Unfolding multi-particle quantum correlations hidden in decoherence

TL;DR

This paper demonstrates that interactions in quantum systems can generate multi-particle correlations during decoherence, revealing complex quantum behaviors and enabling new measurement techniques.

Contribution

It uncovers how interactions induce multi-particle correlations amid decoherence and proposes an interferometry method to measure these correlations directly.

Findings

Interactions build up multi-particle quantum correlations during decoherence.

Emergent correlations reveal control of quantum coherence in many-body systems.

Proposed interferometry allows direct measurement of high-order correlations.

Abstract

Quantum coherence is a fundamental characteristic to distinguish quantum systems from their classical counterparts. Though quantum coherence persists in isolated non-interacting systems, interactions inevitably lead to decoherence, which is in general believed to cause the lost of quantum correlations. Here, we show that, accompanying to the single-particle decoherence, interactions build up quantum correlations on the two-, three-, and multi-particle levels.

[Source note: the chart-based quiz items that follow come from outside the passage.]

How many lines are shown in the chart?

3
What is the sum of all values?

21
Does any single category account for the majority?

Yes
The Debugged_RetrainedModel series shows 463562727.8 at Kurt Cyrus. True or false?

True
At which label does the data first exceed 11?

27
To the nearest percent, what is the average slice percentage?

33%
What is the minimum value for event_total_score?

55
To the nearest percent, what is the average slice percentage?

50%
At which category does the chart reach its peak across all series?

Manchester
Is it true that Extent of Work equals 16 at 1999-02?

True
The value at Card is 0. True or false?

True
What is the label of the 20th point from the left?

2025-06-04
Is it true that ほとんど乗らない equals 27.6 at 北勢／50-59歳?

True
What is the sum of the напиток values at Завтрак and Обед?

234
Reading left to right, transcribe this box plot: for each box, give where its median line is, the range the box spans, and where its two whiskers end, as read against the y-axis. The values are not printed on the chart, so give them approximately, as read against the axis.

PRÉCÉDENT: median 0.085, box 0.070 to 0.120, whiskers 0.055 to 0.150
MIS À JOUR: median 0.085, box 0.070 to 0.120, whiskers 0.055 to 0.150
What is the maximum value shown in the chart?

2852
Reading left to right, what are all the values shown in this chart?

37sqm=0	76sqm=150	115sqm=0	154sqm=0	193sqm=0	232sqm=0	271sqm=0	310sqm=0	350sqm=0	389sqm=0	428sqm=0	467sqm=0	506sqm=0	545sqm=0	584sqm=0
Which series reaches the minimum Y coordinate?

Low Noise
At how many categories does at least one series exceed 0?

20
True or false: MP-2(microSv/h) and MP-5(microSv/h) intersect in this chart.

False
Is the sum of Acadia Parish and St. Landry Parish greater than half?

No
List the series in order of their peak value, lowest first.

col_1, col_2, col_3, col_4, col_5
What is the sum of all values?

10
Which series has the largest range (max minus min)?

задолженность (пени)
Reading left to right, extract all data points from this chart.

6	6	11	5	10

Using the quantitative solutions of the quantum dynamics of a condensate occupying two modes, such as two bands of an optical lattice, we find out that such dynamically emergent multi-particle correlations not only reveal how interactions control the quantum coherence of a many-body system in a highly intriguing means, but also evince the rise of exotic fragmented condensates, which are difficult to access at the ground state. We further develop a generic interferometry that can be used in experiments to measure high order correlation functions directly.